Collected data
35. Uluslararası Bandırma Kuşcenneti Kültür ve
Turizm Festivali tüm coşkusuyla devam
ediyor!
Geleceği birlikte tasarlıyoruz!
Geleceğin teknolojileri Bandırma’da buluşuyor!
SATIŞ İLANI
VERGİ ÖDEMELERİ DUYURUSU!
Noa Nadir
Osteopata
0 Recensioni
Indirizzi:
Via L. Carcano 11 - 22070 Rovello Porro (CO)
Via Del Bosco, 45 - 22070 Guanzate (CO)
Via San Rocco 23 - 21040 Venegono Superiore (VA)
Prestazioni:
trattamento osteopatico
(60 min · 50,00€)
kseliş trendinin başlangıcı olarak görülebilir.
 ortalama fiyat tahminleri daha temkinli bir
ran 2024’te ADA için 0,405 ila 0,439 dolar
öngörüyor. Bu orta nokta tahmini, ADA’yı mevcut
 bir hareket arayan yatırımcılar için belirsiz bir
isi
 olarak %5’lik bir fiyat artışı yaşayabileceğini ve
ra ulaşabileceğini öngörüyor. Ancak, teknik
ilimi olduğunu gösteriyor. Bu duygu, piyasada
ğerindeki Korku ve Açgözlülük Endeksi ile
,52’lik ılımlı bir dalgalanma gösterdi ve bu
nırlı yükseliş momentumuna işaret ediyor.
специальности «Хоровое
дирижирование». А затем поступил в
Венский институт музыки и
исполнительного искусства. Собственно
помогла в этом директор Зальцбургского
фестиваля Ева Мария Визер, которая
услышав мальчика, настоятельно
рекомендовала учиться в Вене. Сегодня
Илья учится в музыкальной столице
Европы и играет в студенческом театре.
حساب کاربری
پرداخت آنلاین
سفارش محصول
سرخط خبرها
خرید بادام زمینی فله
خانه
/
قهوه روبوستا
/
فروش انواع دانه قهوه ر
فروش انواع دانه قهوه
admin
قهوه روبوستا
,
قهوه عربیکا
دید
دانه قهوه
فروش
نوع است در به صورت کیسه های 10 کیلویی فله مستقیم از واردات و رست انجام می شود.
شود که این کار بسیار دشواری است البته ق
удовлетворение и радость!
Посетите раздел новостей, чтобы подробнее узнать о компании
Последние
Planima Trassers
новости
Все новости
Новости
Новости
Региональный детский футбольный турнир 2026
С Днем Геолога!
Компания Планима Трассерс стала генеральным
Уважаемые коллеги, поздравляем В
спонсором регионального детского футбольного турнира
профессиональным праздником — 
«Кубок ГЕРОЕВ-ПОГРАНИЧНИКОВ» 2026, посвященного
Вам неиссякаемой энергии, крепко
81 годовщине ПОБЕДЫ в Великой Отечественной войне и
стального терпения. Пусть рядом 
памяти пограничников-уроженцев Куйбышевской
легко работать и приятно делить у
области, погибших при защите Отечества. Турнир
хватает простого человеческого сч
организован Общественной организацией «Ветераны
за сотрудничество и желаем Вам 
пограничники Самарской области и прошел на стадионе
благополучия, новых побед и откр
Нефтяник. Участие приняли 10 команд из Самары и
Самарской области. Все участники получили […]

**PROBLEM DETAILS:** Every entry must come back exactly as written above.

**YOUR SOLUTION:**
35. Uluslararası Bandırma Kuşcenneti Kültür ve
Turizm Festivali tüm coşkusuyla devam
ediyor!
Geleceği birlikte tasarlıyoruz!
Geleceğin teknolojileri Bandırma’da buluşuyor!
SATIŞ İLANI
VERGİ ÖDEMELERİ DUYURUSU!
Noa Nadir
Osteopata
0 Recensioni
Indirizzi:
Via L. Carcano 11 - 22070 Rovello Porro (CO)
Via Del Bosco, 45 - 22070 Guanzate (CO)
Via San Rocco 23 - 21040 Venegono Superiore (VA)
Prestazioni:
trattamento osteopatico
(60 min · 50,00€)
kseliş trendinin başlangıcı olarak görülebilir.
 ortalama fiyat tahminleri daha temkinli bir
ran 2024’te ADA için 0,405 ila 0,439 dolar
öngörüyor. Bu orta nokta tahmini, ADA’yı mevcut
 bir hareket arayan yatırımcılar için belirsiz bir
isi
 olarak %5’lik bir fiyat artışı yaşayabileceğini ve
ra ulaşabileceğini öngörüyor. Ancak, teknik
ilimi olduğunu gösteriyor. Bu duygu, piyasada
ğerindeki Korku ve Açgözlülük Endeksi ile
,52’lik ılımlı bir dalgalanma gösterdi ve bu
nırlı yükseliş momentumuna işaret ediyor.
специальности «Хоровое
дирижирование». А затем поступил в
Венский институт музыки и
исполнительного искусства. Собственно
помогла в этом директор Зальцбургского
фестиваля Ева Мария Визер, которая
услышав мальчика, настоятельно
рекомендовала учиться в Вене. Сегодня
Илья учится в музыкальной столице
Европы и играет в студенческом театре.
حساب کاربری
پرداخت آنلاین
سفارش محصول
سرخط خبرها
خرید بادام زمینی فله
خانه
/
قهوه روبوستا
/
فروش انواع دانه قهوه ر
فروش انواع دانه قهوه
admin
قهوه روبوستا
,
قهوه عربیکا
دید
دانه قهوه
فروش
نوع است در به صورت کیسه های 10 کیلویی فله مستقیم از واردات و رست انجام می شود.
شود که این کار بسیار دشواری است البته ق
удовлетворение и радость!
Посетите раздел новостей, чтобы подробнее узнать о компании
Последние
Planima Trassers
новости
Все новости
Новости
Новости
Региональный детский футбольный турнир 2026
С Днем Геолога!
Компания Планима Трассерс стала генеральным
Уважаемые коллеги, поздравляем В
спонсором регионального детского футбольного турнира
профессиональным праздником — 
«Кубок ГЕРОЕВ-ПОГРАНИЧНИКОВ» 2026, посвященного
Вам неиссякаемой энергии, крепко
81 годовщине ПОБЕДЫ в Великой Отечественной войне и
стального терпения. Пусть рядом 
памяти пограничников-уроженцев Куйбышевской
легко работать и приятно делить у
области, погибших при защите Отечества. Турнир
хватает простого человеческого сч
организован Общественной организацией «Ветераны
за сотрудничество и желаем Вам 
пограничники Самарской области и прошел на стадионе
благополучия, новых побед и откр
Нефтяник. Участие приняли 10 команд из Самары и
Самарской области. Все участники получили […]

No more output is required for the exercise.